▶ **Set problem**
In the records below, retype verbatim the lines from the one containing "scientific name: Miconia magnifolia" through the one containing "state / province: Valle del Cauca", both included. Give only those lines.

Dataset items
----
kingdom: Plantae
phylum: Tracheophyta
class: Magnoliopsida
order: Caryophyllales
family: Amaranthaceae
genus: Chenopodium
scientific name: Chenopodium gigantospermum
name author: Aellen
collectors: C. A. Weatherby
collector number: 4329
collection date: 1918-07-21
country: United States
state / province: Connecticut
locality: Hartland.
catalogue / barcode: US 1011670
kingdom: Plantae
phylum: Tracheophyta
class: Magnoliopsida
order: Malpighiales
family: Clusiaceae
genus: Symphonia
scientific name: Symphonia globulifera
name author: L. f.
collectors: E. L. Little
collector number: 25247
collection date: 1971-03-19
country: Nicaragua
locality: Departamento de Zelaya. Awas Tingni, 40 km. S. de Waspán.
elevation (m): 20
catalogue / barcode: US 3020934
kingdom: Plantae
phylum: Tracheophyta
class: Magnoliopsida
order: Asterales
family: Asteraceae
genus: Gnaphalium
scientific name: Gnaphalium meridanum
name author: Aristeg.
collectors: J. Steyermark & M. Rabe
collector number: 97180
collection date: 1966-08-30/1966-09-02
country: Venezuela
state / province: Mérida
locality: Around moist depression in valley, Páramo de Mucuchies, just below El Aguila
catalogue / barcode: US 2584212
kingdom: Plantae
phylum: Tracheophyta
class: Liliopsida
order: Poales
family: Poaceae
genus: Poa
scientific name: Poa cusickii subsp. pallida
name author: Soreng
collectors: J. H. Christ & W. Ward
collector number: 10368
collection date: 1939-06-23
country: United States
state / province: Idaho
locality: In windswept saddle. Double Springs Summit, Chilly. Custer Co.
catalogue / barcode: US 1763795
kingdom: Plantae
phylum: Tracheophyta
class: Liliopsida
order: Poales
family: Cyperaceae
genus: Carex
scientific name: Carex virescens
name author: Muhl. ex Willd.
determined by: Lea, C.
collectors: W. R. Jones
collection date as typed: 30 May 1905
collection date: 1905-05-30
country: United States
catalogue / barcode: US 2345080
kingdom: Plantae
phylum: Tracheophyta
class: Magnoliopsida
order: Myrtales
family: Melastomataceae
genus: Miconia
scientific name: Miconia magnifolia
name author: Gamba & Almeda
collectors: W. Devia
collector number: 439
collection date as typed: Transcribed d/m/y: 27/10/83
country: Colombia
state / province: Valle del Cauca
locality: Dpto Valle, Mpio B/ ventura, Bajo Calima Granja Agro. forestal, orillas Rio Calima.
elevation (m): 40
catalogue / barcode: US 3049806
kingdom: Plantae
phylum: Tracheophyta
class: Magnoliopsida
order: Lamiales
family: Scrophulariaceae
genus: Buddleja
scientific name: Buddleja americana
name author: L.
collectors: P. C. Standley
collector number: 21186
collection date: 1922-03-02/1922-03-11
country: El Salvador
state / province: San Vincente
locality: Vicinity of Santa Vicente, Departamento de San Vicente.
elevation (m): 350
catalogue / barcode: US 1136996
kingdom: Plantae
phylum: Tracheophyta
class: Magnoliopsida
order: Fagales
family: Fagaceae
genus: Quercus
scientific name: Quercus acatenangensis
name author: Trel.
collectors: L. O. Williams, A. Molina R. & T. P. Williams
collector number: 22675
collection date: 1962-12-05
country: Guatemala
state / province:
----
▶ **Result for this task**
scientific name: Miconia magnifolia
name author: Gamba & Almeda
collectors: W. Devia
collector number: 439
collection date as typed: Transcribed d/m/y: 27/10/83
country: Colombia
state / province: Valle del Cauca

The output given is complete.